** Opening EXTRACT TO READ block **

Digestion in the Mouth and Stomach





    Food is ingested in the mouth. Here, the teeth cut and grind food into smaller pieces. Chemical digestion also begins; saliva contains an enzyme called pytalin which acts on cooked starch, converting it into complex sugars. Saliva is a watery, slightly alkaline substance secreted by the salivary glands. The tongue mixes the food with saliva and rolls it into a ball or bolus. The bolus is then swallowed. 

 The mouth opens into a short , wide and muscular pharynx. The nasal cavity also opens into the pharynx. The pharynx leads into two tubes. The one in front is the trachea or windpipe which leads to the lungs. Behind the trachea is the oesophagus or gullet through which food food passes down to the stomach. During the swallowing of food, the entrance to the trachea must be covered to prevent choking. The epiglottis flaps down to cover the trachea during swallowing. The food thus goes into the oesophagus.

 The wall of the oesophagus is muscular. Bands of muscles contract and relax alternatively yo push each bolus of food downwards slowly. This process is known as peristalsis. In fact, the Wales of the entire alimentary canal are muscular, and peristalsis occurs in all regions of the canal. Sometimes food moves backwards. This is known ad anti peristalsis.

 Food enters the stomach when the ring of muscles or sphincter at the entrance of the stomach relaxes. The muscular walls of the stomach contract and relax forcefully. Thus churning the food. Small pieces of food are broken down even more and gastric juice is mixed into the food. Gastric juice contains two important enzymes, pepsin and rennin, as well as , dilute hydrochloric acid. These are produces by special cells lining the wall of the stomach. Mucus is also secreted by certain cells in the stomach wall. 

 Pepsin is the protease; it digests proteins to polypeptides, which are intermediate products in protein digestion. Pepsin works best in an acidic medium. The acid also helps to kill bacteria present in food. Rennin causes the coagulation of milk into thick curds. It does this by acting on the soluble milk protein, caseinogen, and converting it into insoluble casein. This action is important in infants whose main diet is milk. The casein is then broken down by pepsin. Food is retained in the stomach for three to four hours. By this time , it is a thick, creamy fluid called chyme. It moves out through the sphincter at the bottom of the stomach into the duodenum.

** Closing EXTRACT TO READ block **
** Opening SUPPLIED INFORMATION block **

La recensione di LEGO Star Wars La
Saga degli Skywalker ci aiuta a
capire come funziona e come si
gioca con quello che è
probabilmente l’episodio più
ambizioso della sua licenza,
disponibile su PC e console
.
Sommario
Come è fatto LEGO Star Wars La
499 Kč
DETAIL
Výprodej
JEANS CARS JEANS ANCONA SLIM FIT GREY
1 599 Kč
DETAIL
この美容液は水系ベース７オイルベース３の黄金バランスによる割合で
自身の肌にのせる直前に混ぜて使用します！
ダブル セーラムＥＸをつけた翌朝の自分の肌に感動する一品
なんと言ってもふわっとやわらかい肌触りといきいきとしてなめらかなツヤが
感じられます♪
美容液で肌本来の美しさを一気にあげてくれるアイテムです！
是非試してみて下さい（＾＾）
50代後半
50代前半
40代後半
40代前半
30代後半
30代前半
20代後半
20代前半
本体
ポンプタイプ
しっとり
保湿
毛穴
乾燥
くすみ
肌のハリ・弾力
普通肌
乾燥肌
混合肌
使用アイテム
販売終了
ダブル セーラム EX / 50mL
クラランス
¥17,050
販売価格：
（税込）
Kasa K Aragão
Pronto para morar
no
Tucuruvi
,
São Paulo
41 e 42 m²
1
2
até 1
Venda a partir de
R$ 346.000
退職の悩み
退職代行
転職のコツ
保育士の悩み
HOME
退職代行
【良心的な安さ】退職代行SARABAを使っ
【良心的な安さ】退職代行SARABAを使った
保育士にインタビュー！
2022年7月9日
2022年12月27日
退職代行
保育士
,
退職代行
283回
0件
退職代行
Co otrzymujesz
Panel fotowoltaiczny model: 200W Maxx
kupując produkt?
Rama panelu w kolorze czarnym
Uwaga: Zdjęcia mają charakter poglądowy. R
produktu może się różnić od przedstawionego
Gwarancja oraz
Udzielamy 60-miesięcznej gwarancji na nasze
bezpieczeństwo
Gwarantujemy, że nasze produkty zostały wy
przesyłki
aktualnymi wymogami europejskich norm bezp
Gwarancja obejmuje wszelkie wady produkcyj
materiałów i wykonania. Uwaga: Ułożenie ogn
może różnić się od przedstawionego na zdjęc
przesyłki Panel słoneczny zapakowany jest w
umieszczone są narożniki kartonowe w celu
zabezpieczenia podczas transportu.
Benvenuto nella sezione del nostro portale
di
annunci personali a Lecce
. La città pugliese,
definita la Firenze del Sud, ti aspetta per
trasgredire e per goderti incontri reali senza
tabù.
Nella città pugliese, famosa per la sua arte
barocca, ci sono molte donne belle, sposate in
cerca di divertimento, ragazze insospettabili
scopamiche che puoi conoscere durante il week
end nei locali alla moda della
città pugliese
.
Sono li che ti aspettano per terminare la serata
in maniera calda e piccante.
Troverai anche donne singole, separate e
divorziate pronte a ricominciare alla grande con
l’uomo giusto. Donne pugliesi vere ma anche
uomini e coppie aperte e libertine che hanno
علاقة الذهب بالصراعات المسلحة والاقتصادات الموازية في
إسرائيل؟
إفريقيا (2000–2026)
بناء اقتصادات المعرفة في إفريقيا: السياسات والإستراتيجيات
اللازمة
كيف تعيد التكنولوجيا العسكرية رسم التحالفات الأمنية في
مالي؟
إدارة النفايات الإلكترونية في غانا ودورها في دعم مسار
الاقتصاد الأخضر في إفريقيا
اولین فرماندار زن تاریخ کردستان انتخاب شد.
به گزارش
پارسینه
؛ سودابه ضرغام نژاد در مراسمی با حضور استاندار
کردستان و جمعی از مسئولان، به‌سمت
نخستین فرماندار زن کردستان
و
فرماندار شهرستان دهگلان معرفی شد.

** Closing SUPPLIED INFORMATION block **

TASKS AND EXERCISES:
#1 From the passage on digestion in the mouth and stomach, set down the words from "Food enters the" up to and including "the stomach wall." without changing anything.
#2 Translate this sentence from the passage on digestion in the mouth and stomach into Spanish: "The acid also helps to kill bacteria present in food."

RESULTS FOR THE EXERCISE:
#1
Food enters the stomach when the ring of muscles or sphincter at the entrance of the stomach relaxes. The muscular walls of the stomach contract and relax forcefully. Thus churning the food. Small pieces of food are broken down even more and gastric juice is mixed into the food. Gastric juice contains two important enzymes, pepsin and rennin, as well as , dilute hydrochloric acid. These are produces by special cells lining the wall of the stomach. Mucus is also secreted by certain cells in the stomach wall.

#2 El ácido también ayuda a matar las bacterias presentes en los alimentos.